Crypto may have started out as a humble money gig, but with its total value at nearly $2 trillion, many are betting it’s “the future of money.”
However, its growing popularity has come with a literal cost. As the crypto’s worth soars, the U.S. Internal Revenue Service (IRS) is well clued up and running in as well to impose taxes.
The IRS has classified cryptocurrency as an “intangible property for tax purposes,” which basically means that whatever price the digital token is sold at, they are subject to capital gains tax rules.
Capital gains taxes depend on the duration of time you’ve held onto your crypto. If you haven’t yet reached at least a year, your gains are taxed at your regular income tax rate.
But if you’ve been owning the coins for more than 12 months, you’ll be paying much lower.

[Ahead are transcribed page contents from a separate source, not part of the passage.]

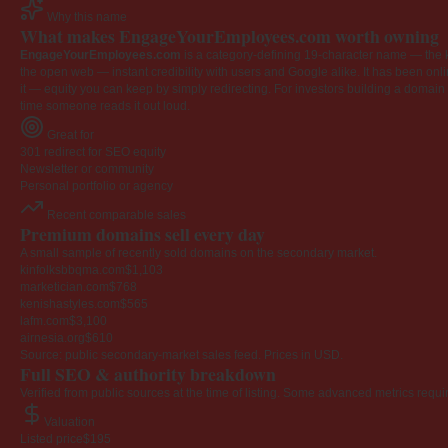
Why this name
What makes EngageYourEmployees.com worth owning
EngageYourEmployees.com
is a category-defining 19-character name — the k
the open web — instant credibility with users and Google alike. It has been onlin
it — equity you can keep by simply redirecting. For investors building a domain por
time someone reads it out loud.
Great for
301 redirect for SEO equity
Newsletter or community
Personal portfolio or agency
Recent comparable sales
Premium domains sell every day
A small sample of recently sold domains on the secondary market.
kinfolksbbqma.com
$1,103
marketician.com
$768
kenishastyles.com
$565
lafm.com
$3,100
airnesia.org
$610
Source: public secondary-market sales feed. Prices in USD.
Full SEO & authority breakdown
Verified from public sources at the time of listing. Some advanced metrics requi
Valuation
Listed price
$195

As the IRS tightens its rules on crypto, we’ve listed down below all the crypto taxes transactions that you might not know are costing you heaps.
BTC total market cap at $796.22 billion in the daily chart | Source: TradingView.com
Crypto Taxes: On Purchasing
Businesses and shops are gradually incorporating virtual currency as legitimate means to purchase goods or services.

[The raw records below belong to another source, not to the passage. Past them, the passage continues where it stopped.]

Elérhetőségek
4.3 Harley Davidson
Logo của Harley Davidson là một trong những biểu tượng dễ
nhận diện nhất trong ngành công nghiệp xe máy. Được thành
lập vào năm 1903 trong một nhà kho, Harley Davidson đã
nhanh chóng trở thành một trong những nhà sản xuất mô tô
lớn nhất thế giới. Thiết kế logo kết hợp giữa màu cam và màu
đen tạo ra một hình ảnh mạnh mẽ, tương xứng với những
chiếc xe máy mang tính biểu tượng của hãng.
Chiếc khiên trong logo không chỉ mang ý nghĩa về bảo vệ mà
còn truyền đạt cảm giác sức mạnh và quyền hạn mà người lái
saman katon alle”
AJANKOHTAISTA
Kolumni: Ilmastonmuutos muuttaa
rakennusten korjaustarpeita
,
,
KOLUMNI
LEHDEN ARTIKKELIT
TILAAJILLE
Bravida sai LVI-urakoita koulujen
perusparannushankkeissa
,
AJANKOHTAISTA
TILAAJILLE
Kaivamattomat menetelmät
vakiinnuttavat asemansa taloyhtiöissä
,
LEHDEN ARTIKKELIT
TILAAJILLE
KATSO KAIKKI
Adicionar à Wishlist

With this, however, your purchase counts as a sale of that crypto and you’ll owe capital gains taxes. So even arbitrary purchases – like coffee and sandwiches – can add up to a significant sum by the end of the year.
Not only that: you’ll also have to pay any applicable sales tax.

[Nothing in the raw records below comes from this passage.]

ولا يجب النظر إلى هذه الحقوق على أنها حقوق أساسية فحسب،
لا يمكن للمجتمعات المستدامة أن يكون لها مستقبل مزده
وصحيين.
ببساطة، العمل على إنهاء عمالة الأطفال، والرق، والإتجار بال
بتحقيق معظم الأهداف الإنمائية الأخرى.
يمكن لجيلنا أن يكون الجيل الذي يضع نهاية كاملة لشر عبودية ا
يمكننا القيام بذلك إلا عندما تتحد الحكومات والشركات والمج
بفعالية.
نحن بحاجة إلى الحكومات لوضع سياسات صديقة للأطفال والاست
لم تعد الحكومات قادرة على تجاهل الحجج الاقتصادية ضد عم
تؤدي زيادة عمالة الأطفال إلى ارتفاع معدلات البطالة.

Yes, you read it right. Even the most basic activity in crypto triggers a taxable opportunity in the eyes of the IRS.
If you increase your total amount of coins by mining it, it becomes your regular taxable income which makes you owe at a regular income tax rate.
If you spend or sell them later at a certain profit, on the other hand, you still would owe capital gains tax rate, depending on how long you’ve possessed it.
Whatever the occasion, you should be aware that the IRS is alwayss breathing down your neck for taxes – whether you give or receive crypto as a gift.
Last year, the IRS announced a $15,000 threshold as the amount at which the gift isn’t classified as income.
But there are a lot of nuances if it’s a crypto gift.
Since their values fluctuate frequently, you are subjected to a capital gain and you’ll be thus required to pay capital gains taxes based on how much you profited from them.
With play-to-earn (P2E) online games that reward players with DeFi tokens on the rise, many are tuning in the industry as a new passive source of income. Obviously, these aren’t exempt from taxes.
As players increase their financial assets in the real world, taxes are going to be inevitable, unlike in traditional gaming wherein rewards only operate within the game itself.